Don’t camp near a stream if you’re paranoid
Shortly after setting up my camp, my neighbor told me that a moose had strayed, exactly when my tent was now standing. My campsite at Many Glacier was near the creek. Normally a great site. But every time I heard the brush moving, I was worried that it was a moose stomping on me or a grizzly eating me. It was kind of like my irrational fears when we lived in Kauai when I went swimming in Hanalei Bay. I was convinced a shark was going to emerge from the depths – and one day one of them did, about five minutes after leaving the water. Exactly where I had swam off the famous Hanalei Pier. Ha. I was right from the start.
Do not use trekking poles if you are there to run
I bought a pair of these rods at a clearance sale and decided to give them a try. They are great – if you walk. If you came to run the trails like I did, not so good. They changed my mindset from an adventurous, jumping and soaring runner to a careful, shy walker. I told my wife later they made me feel like an old man with canes. She just smiled and nodded. I knew what she meant: “You’re an old man with canes.

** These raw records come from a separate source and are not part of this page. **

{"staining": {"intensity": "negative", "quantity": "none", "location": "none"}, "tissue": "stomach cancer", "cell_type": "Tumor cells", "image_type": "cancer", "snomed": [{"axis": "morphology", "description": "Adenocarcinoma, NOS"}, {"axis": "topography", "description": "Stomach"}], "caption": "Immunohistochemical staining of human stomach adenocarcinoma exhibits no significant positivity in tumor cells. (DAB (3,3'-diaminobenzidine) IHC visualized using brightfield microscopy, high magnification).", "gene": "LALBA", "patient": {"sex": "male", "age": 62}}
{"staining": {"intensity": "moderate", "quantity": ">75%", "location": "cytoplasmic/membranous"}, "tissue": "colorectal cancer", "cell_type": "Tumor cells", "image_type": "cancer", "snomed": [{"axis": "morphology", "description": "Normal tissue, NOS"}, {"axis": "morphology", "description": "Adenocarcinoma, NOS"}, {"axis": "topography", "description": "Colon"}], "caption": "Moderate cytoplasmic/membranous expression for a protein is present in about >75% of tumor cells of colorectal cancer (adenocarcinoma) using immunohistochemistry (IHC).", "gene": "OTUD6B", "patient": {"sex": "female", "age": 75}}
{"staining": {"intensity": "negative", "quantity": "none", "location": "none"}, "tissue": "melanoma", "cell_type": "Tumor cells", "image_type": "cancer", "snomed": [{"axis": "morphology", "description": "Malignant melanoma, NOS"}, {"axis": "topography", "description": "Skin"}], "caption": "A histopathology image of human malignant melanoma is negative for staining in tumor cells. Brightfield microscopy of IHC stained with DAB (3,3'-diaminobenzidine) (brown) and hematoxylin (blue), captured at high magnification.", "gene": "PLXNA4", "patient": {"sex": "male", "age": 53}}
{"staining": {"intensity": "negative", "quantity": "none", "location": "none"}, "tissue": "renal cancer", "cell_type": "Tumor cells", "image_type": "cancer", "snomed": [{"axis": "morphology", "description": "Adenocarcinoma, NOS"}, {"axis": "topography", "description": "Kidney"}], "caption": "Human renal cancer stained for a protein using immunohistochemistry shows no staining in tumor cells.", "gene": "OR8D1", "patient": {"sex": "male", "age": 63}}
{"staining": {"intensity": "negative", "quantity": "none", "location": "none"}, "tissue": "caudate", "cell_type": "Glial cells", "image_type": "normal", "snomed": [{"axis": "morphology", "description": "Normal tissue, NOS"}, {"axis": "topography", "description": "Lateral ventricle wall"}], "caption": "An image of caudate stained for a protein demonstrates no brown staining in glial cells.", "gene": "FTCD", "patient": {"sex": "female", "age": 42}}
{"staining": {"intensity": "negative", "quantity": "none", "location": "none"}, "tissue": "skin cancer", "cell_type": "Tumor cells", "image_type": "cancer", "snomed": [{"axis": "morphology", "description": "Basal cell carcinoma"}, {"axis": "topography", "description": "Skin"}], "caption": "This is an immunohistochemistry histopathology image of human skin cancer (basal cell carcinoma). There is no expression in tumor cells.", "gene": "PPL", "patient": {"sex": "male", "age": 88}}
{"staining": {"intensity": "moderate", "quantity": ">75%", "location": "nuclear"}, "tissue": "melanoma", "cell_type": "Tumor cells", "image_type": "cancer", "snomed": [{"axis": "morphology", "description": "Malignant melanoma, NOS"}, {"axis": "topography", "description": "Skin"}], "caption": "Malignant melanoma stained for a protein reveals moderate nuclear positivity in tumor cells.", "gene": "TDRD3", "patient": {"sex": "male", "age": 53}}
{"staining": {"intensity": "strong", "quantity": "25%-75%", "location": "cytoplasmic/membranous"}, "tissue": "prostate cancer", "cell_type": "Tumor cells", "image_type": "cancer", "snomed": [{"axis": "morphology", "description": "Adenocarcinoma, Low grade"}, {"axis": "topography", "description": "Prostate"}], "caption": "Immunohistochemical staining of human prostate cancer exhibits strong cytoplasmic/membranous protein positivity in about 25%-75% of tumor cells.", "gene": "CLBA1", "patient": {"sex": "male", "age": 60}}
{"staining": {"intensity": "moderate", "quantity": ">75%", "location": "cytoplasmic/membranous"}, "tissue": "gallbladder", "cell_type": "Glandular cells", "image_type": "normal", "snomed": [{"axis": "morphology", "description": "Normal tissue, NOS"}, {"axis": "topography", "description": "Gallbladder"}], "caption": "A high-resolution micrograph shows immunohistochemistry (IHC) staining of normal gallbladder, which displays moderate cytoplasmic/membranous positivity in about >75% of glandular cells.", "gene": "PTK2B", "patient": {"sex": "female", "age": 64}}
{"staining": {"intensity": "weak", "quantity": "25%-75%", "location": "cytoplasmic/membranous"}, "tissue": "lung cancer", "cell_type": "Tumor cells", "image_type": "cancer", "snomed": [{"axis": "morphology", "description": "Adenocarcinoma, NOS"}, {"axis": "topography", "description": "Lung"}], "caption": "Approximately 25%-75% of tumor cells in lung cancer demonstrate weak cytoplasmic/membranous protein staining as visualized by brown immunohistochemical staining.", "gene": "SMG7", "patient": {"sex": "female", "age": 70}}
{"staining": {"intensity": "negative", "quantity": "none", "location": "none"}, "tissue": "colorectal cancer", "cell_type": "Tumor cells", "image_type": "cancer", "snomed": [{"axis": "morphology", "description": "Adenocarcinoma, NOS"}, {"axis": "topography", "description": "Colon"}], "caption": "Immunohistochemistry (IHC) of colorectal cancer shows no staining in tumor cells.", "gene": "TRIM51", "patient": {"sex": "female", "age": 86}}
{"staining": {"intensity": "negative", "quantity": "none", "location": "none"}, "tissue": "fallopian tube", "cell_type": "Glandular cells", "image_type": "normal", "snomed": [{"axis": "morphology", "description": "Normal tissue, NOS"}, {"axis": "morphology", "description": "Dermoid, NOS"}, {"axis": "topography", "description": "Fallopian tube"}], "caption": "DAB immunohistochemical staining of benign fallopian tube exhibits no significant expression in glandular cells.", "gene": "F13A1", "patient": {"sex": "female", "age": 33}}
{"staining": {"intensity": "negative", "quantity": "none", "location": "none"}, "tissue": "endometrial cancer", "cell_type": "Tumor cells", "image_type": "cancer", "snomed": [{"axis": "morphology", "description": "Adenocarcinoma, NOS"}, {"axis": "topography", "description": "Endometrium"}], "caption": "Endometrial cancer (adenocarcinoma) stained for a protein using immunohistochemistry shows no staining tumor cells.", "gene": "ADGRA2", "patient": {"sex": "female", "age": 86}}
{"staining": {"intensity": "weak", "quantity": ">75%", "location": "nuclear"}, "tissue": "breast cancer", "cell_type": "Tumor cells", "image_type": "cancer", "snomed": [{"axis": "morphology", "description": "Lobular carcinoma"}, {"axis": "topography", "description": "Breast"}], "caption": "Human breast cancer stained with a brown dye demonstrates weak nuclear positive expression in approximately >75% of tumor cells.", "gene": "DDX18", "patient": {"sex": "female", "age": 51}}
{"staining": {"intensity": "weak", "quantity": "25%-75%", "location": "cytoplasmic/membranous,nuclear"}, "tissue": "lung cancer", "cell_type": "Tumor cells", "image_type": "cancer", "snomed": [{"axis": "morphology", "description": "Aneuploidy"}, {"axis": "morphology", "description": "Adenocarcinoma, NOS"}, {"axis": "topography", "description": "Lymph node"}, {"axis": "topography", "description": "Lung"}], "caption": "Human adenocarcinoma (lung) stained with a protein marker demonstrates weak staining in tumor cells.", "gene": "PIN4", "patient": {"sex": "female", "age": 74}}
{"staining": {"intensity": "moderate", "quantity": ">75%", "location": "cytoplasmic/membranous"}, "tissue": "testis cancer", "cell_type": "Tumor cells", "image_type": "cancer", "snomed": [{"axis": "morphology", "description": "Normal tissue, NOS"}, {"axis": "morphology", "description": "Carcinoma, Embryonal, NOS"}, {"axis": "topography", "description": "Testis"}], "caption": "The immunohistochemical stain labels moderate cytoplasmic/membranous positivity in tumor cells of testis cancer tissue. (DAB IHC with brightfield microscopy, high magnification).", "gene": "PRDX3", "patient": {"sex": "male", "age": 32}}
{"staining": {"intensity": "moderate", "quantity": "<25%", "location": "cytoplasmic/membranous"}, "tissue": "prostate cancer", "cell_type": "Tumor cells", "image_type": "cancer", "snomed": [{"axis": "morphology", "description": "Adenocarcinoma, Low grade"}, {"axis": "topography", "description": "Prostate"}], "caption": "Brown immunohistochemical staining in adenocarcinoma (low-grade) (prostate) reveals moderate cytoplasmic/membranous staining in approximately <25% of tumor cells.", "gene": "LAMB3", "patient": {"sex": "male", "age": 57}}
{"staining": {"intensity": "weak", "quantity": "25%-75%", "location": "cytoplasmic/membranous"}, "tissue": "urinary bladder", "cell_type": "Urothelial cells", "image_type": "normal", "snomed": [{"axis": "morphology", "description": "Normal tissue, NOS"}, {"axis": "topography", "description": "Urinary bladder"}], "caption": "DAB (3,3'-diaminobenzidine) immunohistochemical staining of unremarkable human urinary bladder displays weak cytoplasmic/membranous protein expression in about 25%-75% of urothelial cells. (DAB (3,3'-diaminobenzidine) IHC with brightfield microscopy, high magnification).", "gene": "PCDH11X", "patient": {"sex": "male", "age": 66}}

Don’t walk for miles alone
After about six miles of hiking to Granite Park Chalet, I realized that I hadn’t seen another hiker for about an hour. In fact, the higher and longer I followed the trail, the fewer people I saw. As I sat on a rock in a vast meadow, the sun long gone, miles from the campsite and narrow paths on cliffs still to be walked through, I realized that if I fell, twisted an ankle, broke my leg, whatever, there would be no one around to help me. I could be stuck there. I came back but I had put myself in a bad situation. Still, being alone in the mountains was the best part of the trip.
Don’t worry too much
Two hours of sleep over two nights has zapped my brain. I wasn’t thinking clearly and had let the circumstances take hold of me. My carefree mind was gone. I let the worry – about a phone, a tent, the rain, visiting a grizzly bear at night, being away from home – taint what should have been. a glorious journey.
It all started by accidentally picking up my wife’s phone. But again, it’s really her fault. She left it where I could find it. She should have known better. When I got home she said she quickly realized that I must have picked up her phone and she wasn’t even mad at it.